# [PROBLEM REQUIREMENTS]
Whatever runs from the line with "focal_35mm: 62" to the end of the records below must be copied exactly, with nothing else included.

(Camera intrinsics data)
--------------------

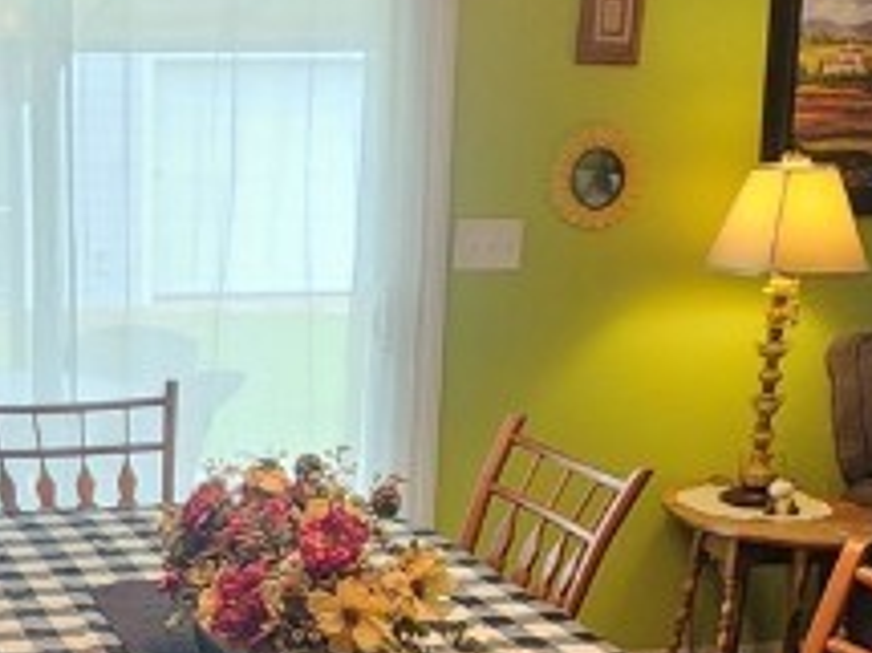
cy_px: 584
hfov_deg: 29.6
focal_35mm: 62
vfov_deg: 23.0
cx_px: 45
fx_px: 1561
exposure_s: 1/60
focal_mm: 2.2
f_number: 2.2
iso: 320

--------------------

# [OUTPUT]
focal_35mm: 62
vfov_deg: 23.0
cx_px: 45
fx_px: 1561
exposure_s: 1/60
focal_mm: 2.2
f_number: 2.2
iso: 320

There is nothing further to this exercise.